Grand designed his program so that if and when the glitch worked, his computer would call out: “Hack the planet!” — a nod to the 1995 film Hackers. When the time came to do the hack for real last May, Reich flew to Portland for two days. They spent the first day getting everything set up — they filmed the hack with a professional crew — and the next day, Grand launched his script.
Then they waited. And waited some more. Then they ate pizza and waited some more.
After nearly three and a half hours, the computer finally called out: “Hack the planet!” On Grand’s screen, he could see the key and five-digit PIN. Reich and his friend were now $2 million richer.
He immediately moved the Theta tokens out of their account and sent a percentage of the booty to Grand for his services.
It was a thrilling moment for Grand — and not just because of the money that was at stake. “It kind of reinvigorated me… and helped me decide what I should be doing with my skills,” he says.
Since last May, he’s been speaking with others who lost access to their funds, with the hope of helping more people crack their wallets. This includes James Howells in Wales, who inadvertently threw his hardware wallet in the trash in 2013 and lost access to Bitcoin now worth half a billion dollars. He’s been trying for years to convince his local council to let him dig through the dump. The city tracks where residential trash is buried and told him there’s a good chance they could locate the area where his wallet might be but have so far refused his request.
Grand has also been speaking with someone whose wallet is on a broken phone, which would require forensic repair techniques and a couple who lost the password to a software wallet stored on their computer.
But Grand doesn’t want to just crack wallets — he also wants to help make them more secure. He plans to report vulnerabilities he finds to the vendor when they’re patchable, so they can’t be exploited by criminals or others who might seize an owner’s wallet. Does this mean he’ll run out of vulnerabilities to hack at some point?
Grand doesn’t think so. There will always be people with older unpatched versions of firmware on their wallets — like Reich — and he’s confident newer devices will still be vulnerable in different ways even if they’re patched.
“It depends on the design, but with enough time and effort and resources, anything is hackable,” he notes.
Trezor already fixed part of the problem Grand exploited in later versions of its firmware. The wallets no longer copy or move the key and PIN into RAM at all. Pavol Rusnak, co-founder and CTO of SatoshiLabs, which makes Trezor wallets, said it now stores them in a protected part of flash that isn’t affected during firmware upgrades.

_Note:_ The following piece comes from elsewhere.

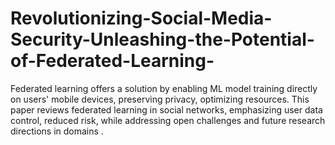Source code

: # Revolutionizing-Social-Media-Security-Unleashing-the-Potential-of-Federated-Learning-
Federated learning offers a solution by enabling ML model training directly on users' mobile devices, preserving privacy, optimizing resources. This paper reviews federated learning in social networks, emphasizing user data control, reduced risk, while addressing open challenges and future research directions in domains .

But a core issue with the chip that allows fault injection still exists and can only be fixed by the chip maker — which the maker has declined to do — or by using a more secure chip. Rusnak says his team explored the latter, but more secure chips generally require vendors to sign an NDA, something his team opposes. Trezor uses open-source software for transparency, and when Rusnak’s team discovered a flaw in one secure chip they considered using, the chip maker invoked the NDA to prevent them from talking about it.
This means Trezor wallets may continue to be vulnerable to other hacking techniques. Grand is already working on one new method for hacking the STM32 microcontroller used in the wallets. It will work even on wallets with the newest, more protected firmware. He says he won’t release the details publicly, however, because the ramifications go beyond wallets.
“The STM32 is used in billions of devices around the world,” he says, and the issue he found can’t be patched. “Which is both awesome and scary.”